*** RECORDS FOR THE EXERCISE Section Begins ***

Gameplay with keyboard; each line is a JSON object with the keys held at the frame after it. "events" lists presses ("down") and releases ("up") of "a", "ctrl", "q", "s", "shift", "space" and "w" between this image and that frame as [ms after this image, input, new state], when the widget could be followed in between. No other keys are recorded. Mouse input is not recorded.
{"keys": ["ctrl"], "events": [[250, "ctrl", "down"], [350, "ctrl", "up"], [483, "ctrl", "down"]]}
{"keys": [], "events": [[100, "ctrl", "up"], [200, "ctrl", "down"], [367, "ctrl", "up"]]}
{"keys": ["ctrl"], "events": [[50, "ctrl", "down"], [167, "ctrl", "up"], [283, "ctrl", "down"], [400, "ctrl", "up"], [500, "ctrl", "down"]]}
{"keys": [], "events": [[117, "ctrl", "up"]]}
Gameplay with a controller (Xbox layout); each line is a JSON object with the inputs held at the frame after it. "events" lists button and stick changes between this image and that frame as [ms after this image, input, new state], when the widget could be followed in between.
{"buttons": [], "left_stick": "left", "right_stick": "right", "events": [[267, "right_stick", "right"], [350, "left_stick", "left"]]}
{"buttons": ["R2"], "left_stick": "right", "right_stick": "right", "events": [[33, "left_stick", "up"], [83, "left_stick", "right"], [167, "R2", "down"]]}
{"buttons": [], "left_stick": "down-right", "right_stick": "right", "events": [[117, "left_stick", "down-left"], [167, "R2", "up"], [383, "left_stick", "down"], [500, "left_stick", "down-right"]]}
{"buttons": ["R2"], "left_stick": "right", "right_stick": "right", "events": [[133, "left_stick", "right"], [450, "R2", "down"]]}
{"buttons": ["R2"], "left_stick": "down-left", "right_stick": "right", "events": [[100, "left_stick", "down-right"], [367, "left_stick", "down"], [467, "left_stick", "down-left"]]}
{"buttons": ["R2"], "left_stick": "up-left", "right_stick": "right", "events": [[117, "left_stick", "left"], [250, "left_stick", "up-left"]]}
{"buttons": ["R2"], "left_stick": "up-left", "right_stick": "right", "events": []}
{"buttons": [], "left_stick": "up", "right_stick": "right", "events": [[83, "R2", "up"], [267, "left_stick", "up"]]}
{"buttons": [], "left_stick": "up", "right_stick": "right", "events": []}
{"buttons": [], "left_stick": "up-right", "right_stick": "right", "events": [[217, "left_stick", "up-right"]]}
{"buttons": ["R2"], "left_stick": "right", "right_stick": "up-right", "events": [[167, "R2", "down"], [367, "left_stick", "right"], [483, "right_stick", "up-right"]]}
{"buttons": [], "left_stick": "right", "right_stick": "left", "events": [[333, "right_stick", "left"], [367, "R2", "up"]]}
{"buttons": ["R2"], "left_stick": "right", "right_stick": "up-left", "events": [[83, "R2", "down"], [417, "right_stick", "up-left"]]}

*** RECORDS FOR THE EXERCISE Section Ends ***

▶ **DIRECTIONS FOR THIS TASK**: Where a line in the material contains "Gameplay", copy that line.

▶ **YOUR RESPONSE**:
Gameplay with keyboard; each line is a JSON object with the keys held at the frame after it. "events" lists presses ("down") and releases ("up") of "a", "ctrl", "q", "s", "shift", "space" and "w" between this image and that frame as [ms after this image, input, new state], when the widget could be followed in between. No other keys are recorded. Mouse input is not recorded.
Gameplay with a controller (Xbox layout); each line is a JSON object with the inputs held at the frame after it. "events" lists button and stick changes between this image and that frame as [ms after this image, input, new state], when the widget could be followed in between.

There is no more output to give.